** The data **
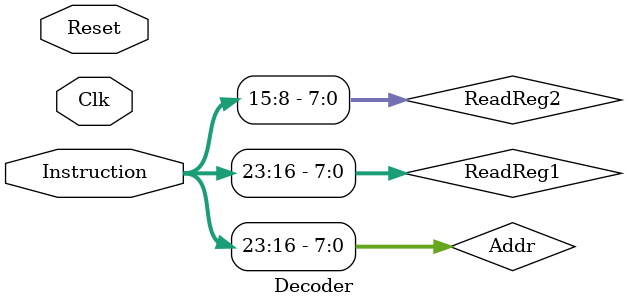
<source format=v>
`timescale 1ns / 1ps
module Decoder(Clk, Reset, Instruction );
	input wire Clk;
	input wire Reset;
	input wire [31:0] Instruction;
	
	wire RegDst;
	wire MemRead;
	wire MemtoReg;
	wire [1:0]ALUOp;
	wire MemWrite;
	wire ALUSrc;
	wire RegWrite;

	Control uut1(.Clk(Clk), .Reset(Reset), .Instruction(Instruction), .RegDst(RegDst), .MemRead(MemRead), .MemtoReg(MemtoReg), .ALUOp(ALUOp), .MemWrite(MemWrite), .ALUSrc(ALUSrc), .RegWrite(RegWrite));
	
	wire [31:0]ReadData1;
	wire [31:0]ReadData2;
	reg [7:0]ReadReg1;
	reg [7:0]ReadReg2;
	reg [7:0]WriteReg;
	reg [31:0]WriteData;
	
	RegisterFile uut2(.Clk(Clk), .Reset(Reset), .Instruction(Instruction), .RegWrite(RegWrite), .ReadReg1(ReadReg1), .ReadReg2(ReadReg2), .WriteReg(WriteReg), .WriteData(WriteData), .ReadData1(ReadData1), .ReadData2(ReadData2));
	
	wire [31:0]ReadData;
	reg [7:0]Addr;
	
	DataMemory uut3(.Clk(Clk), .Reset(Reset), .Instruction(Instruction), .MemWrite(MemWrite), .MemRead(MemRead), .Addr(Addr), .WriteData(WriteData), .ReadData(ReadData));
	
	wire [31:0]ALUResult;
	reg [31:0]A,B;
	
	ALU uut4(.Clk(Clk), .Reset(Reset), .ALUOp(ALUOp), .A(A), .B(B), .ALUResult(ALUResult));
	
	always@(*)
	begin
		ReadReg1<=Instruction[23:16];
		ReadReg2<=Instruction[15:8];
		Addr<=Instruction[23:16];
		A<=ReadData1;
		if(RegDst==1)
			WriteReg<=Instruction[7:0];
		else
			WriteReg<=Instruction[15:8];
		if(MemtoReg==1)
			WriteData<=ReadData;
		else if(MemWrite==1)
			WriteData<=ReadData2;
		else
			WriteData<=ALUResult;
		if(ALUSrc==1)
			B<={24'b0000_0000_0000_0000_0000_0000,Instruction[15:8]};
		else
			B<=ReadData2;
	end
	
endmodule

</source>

==

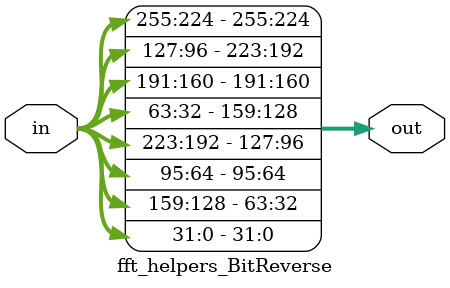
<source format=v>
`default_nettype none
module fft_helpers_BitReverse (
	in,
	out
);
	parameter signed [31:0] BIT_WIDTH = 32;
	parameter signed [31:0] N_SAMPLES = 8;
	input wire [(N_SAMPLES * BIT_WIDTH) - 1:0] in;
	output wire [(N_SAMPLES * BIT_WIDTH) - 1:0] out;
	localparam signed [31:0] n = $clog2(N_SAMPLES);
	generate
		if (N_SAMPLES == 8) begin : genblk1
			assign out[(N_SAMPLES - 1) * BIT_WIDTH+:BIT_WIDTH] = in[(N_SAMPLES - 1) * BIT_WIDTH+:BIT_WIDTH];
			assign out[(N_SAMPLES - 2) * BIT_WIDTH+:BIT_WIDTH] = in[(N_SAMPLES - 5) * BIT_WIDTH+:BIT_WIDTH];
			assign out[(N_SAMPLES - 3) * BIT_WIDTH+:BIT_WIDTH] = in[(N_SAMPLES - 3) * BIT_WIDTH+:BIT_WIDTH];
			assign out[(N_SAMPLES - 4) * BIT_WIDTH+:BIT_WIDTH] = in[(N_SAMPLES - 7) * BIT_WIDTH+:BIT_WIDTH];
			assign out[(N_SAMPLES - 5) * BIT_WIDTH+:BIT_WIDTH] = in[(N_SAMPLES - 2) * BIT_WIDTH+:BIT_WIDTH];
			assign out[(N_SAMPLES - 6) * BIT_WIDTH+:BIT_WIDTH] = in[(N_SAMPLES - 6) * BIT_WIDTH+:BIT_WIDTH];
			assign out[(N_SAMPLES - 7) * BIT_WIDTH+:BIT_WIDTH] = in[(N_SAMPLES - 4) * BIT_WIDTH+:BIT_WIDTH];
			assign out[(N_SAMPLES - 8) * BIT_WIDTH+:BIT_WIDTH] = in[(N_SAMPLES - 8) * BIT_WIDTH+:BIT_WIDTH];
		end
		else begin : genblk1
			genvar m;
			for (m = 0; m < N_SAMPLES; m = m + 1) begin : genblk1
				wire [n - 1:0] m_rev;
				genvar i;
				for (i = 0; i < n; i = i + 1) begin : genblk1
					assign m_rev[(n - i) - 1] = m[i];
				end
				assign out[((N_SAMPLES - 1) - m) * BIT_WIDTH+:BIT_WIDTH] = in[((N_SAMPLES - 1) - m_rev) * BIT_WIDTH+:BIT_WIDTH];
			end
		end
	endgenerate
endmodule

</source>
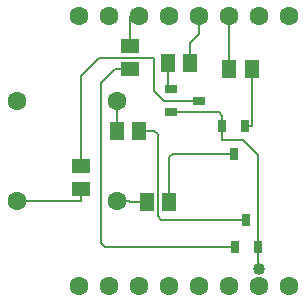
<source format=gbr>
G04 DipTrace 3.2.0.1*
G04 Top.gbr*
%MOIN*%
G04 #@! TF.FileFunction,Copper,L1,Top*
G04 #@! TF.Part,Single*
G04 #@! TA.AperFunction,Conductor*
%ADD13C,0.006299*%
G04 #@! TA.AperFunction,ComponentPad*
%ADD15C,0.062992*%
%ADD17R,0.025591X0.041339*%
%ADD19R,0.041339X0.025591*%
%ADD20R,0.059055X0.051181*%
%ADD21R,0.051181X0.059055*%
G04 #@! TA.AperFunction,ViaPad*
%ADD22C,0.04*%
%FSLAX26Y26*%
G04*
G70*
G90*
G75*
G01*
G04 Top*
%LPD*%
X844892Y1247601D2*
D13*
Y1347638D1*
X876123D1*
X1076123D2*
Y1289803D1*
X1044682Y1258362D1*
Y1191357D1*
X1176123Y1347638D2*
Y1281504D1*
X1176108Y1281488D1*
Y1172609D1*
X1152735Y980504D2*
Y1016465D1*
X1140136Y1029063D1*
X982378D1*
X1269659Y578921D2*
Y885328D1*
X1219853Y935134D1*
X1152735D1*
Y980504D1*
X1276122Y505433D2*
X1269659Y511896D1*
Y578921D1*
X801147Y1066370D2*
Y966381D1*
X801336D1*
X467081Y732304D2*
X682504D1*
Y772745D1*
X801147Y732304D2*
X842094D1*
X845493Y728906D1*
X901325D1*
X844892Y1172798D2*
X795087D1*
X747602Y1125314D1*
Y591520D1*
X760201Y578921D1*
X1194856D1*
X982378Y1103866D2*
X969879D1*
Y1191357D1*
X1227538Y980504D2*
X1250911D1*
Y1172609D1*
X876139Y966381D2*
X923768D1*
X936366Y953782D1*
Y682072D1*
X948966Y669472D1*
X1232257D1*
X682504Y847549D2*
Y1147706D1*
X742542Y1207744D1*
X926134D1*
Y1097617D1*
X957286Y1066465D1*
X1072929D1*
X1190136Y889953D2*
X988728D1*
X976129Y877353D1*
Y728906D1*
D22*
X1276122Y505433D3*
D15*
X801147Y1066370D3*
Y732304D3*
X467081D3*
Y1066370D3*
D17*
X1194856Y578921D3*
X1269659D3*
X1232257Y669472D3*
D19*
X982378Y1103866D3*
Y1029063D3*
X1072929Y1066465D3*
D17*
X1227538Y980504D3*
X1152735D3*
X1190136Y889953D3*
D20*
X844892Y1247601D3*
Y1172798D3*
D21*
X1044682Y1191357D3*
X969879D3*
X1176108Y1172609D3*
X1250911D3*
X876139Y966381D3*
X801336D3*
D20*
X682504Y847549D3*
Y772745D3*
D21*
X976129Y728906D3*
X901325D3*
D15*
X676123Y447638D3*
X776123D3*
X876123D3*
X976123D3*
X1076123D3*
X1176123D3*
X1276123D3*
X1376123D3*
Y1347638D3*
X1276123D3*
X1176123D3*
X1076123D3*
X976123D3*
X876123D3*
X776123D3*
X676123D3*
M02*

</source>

---

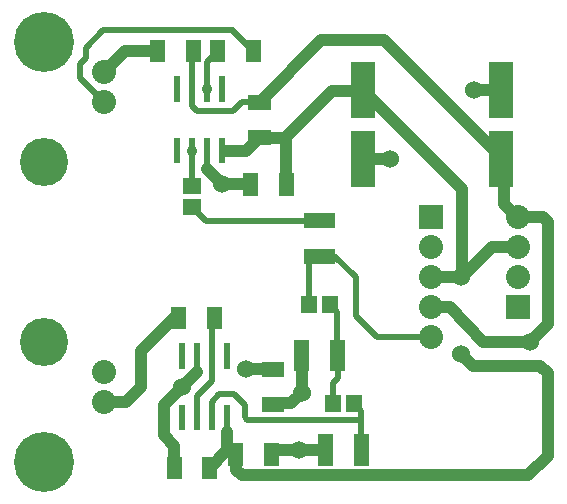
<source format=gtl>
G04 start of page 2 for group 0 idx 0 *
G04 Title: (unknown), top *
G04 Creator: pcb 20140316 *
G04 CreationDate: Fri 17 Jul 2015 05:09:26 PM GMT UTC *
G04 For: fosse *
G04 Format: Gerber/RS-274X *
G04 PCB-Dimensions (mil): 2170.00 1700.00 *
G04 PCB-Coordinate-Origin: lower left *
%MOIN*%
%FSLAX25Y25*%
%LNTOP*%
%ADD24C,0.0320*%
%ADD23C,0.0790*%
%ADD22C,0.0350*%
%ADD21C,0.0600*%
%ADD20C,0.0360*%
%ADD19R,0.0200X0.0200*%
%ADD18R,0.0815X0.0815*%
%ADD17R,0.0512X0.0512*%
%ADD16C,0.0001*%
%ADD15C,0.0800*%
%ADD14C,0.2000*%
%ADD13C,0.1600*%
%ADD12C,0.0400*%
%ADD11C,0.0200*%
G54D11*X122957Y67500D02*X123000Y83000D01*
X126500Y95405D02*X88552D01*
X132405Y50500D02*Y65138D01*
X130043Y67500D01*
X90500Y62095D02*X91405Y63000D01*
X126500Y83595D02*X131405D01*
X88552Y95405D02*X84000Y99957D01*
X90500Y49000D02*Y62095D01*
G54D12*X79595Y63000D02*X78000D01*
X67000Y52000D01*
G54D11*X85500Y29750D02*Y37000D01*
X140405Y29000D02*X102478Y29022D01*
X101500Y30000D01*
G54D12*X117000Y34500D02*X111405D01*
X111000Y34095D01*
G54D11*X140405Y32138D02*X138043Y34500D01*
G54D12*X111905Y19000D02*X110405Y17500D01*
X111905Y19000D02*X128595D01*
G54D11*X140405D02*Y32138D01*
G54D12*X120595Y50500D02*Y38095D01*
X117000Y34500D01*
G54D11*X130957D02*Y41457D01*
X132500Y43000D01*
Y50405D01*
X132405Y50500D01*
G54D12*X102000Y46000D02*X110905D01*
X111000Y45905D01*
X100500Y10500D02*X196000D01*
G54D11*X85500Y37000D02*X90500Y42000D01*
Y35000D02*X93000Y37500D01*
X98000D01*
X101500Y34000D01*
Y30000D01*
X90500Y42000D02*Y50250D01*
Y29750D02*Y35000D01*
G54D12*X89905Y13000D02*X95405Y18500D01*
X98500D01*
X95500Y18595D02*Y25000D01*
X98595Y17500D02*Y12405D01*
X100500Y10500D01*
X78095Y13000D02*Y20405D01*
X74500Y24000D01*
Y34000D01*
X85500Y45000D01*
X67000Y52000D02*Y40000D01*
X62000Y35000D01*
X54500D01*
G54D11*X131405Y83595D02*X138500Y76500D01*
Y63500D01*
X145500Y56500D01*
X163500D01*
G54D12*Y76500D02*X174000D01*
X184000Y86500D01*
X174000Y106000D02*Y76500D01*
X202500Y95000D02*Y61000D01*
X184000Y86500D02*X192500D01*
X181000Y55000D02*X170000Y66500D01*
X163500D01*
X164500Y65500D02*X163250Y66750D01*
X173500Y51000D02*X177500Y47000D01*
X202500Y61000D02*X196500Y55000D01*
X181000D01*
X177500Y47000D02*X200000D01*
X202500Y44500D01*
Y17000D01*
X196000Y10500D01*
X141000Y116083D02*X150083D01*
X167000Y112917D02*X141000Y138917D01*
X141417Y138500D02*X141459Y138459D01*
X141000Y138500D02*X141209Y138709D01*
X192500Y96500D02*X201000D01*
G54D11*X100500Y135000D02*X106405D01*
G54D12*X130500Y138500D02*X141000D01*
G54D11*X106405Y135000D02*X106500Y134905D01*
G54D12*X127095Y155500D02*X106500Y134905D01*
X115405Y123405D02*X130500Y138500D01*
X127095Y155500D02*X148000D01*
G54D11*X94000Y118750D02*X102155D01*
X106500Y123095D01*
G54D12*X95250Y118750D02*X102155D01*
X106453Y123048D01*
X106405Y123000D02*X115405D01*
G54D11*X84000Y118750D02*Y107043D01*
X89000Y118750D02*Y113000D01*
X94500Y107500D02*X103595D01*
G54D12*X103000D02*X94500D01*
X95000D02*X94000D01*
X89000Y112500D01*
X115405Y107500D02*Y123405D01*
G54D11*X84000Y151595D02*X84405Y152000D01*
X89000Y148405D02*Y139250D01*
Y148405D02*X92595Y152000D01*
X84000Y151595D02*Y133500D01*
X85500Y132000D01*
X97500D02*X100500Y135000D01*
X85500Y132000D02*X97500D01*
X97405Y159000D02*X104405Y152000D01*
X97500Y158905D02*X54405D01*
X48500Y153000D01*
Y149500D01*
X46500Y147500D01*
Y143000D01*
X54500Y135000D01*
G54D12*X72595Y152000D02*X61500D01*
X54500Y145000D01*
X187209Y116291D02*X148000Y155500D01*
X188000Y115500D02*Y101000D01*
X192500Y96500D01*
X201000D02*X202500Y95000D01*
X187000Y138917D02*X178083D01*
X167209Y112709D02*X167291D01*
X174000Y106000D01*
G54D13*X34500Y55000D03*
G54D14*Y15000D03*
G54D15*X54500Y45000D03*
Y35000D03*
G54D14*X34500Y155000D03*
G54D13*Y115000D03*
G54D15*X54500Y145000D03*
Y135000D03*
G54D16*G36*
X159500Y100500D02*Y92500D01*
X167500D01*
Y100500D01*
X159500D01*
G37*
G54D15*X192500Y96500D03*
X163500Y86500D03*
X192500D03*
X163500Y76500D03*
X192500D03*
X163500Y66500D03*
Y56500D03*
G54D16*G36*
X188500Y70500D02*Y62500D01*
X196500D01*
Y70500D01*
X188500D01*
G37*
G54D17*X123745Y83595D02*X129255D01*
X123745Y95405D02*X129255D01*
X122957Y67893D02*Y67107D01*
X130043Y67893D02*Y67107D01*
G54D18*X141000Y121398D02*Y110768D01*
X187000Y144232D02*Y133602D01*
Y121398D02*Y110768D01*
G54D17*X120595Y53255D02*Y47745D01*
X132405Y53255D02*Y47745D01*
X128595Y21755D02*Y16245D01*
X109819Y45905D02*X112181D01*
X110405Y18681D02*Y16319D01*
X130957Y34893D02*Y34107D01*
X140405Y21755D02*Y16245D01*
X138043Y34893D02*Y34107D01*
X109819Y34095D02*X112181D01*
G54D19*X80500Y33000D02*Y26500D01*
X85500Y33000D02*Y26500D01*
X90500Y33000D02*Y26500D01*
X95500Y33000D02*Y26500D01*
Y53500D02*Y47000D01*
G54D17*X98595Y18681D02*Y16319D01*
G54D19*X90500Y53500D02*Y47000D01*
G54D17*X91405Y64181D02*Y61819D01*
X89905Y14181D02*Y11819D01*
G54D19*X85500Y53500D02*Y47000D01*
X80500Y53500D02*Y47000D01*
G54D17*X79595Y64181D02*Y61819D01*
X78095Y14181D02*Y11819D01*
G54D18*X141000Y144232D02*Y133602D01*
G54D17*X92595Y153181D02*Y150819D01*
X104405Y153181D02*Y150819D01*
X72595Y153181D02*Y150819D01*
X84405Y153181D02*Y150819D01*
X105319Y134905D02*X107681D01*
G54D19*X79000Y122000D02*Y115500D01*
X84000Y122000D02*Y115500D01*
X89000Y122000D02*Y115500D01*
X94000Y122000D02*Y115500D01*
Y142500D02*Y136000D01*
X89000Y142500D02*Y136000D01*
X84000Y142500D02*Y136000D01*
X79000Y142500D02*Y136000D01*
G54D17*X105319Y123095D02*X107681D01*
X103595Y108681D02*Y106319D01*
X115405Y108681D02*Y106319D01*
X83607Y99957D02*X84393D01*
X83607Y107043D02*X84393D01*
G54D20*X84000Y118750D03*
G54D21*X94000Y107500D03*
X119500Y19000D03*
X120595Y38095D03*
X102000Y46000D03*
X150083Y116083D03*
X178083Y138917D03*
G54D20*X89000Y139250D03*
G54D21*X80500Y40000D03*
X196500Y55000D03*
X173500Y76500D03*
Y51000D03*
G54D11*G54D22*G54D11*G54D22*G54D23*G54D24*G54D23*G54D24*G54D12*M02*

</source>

** What you are asked to do **
Across the entries above, how many lines include "input"? State only that number.

** Answer space **
4